The virtual key in LITELLM_EVAL_KEY has a separate budget cap in LiteLLM so eval cost is tracked and capped independently from production traffic.

Offline eval against a labeled suite

For pre-deploy regression testing, maintain a YAML eval suite in Git:

# eval-suite.yaml
- id: onboarding-multi-hop
  question: "Which APIs do I need to call to onboard a new enterprise customer?"
  reference_answer: |
    The onboarding flow requires calls to (1) /v1/accounts to create the account,
    (2) /v1/entitlements to grant plan-tier access, and (3) /v1/provision to
    initialize the customer's tenant environment. Optionally, /v1/sso-setup for
    SAML integration.
  ground_truth_contexts:
    - "POST /v1/accounts creates a new enterprise account..."
    - "POST /v1/entitlements grants plan-tier access..."
    - "POST /v1/provision initializes the customer's tenant..."

- id: policy-lookup
  question: "What is our data retention policy for customer audit logs?"
  reference_answer: "Audit logs are retained for 7 years, with the last 12 months in hot storage..."
  ground_truth_contexts:
    - "Section 4.2 Audit Log Retention: ..."

Offline runner script:

# eval/offline.py
import yaml
from datasets import Dataset
from ragas import evaluate
from ragas.metrics import (
    faithfulness, answer_relevancy,
    context_precision, context_recall,
)

with open("eval-suite.yaml") as f:
    suite = yaml.safe_load(f)

# Run each question through the production RAG endpoint
rows = []
for item in suite:
    resp = rag_client.ask(item["question"])
    rows.append({
        "question": item["question"],
        "answer": resp["answer"],
        "contexts": resp["retrieved_contexts"],
        "ground_truth": item["reference_answer"],
        "reference_contexts": item["ground_truth_contexts"],
    })

result = evaluate(
    dataset=Dataset.from_list(rows),
    metrics=[faithfulness, answer_relevancy, context_precision, context_recall],
    llm=EVALUATOR_LLM,
)

# Fail the CI build if any metric regresses by > 5%
thresholds = {
    "faithfulness": 0.85,
    "answer_relevancy": 0.80,
    "context_precision": 0.75,
    "context_recall": 0.70,
}
for metric, threshold in thresholds.items():
    score = result[metric].mean()
    print(f"{metric}: {score:.3f} (threshold {threshold})")
    if score < threshold:
        raise SystemExit(f"REGRESSION: {metric} below threshold")

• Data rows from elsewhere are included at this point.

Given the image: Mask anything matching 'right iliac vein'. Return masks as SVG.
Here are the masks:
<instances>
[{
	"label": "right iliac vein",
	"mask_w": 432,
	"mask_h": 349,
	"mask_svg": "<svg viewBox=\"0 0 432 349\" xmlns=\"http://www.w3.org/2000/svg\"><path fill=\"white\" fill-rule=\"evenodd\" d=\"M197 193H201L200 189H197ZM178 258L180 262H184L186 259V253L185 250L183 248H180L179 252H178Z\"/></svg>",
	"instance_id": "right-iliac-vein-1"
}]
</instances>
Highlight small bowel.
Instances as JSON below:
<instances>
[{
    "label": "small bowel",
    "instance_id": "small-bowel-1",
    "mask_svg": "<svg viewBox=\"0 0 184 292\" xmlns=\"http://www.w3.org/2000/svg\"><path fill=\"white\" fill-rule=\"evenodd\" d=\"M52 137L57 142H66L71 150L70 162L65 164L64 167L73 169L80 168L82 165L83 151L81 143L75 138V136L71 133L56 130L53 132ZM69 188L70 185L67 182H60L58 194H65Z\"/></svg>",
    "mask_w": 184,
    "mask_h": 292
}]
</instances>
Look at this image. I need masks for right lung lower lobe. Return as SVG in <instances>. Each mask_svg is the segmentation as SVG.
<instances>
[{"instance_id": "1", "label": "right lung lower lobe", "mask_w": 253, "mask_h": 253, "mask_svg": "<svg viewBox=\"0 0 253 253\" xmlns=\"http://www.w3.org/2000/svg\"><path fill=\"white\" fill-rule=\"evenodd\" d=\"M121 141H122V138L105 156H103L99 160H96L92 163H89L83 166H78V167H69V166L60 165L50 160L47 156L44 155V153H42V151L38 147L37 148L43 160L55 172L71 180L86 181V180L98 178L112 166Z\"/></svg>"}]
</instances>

Run this in the CI pipeline before any RAG-related deploy. It’s the equivalent of unit tests for retrieval quality.

Dashboards and alerts

Langfuse surfaces the scores in its UI. For the operations team, wire them into Grafana via Langfuse’s data export or a Prometheus bridge.

Prometheus alert rules:

groups:
  - name: rag-quality
    rules:
      - alert: RAGFaithfulnessDropped
        expr: avg_over_time(ragas_faithfulness_hourly[24h]) < 0.80
        for: 2h
        labels:
          severity: warning
        annotations:
          summary: "RAG faithfulness score dropped below 0.80 over 24h"
          runbook: "https://runbooks.example.ae/rag-faithfulness-drop"

      - alert: RAGAnswerRelevancyDropped
        expr: avg_over_time(ragas_answer_relevancy_hourly[24h]) < 0.75
        for: 2h
        labels:
          severity: critical
        annotations:
          summary: "RAG answer relevancy critical - investigate model or prompt changes"

The bridge job exposes ragas_*_hourly gauges by querying Langfuse’s aggregate scores API and exporting them as Prometheus metrics every 5 minutes.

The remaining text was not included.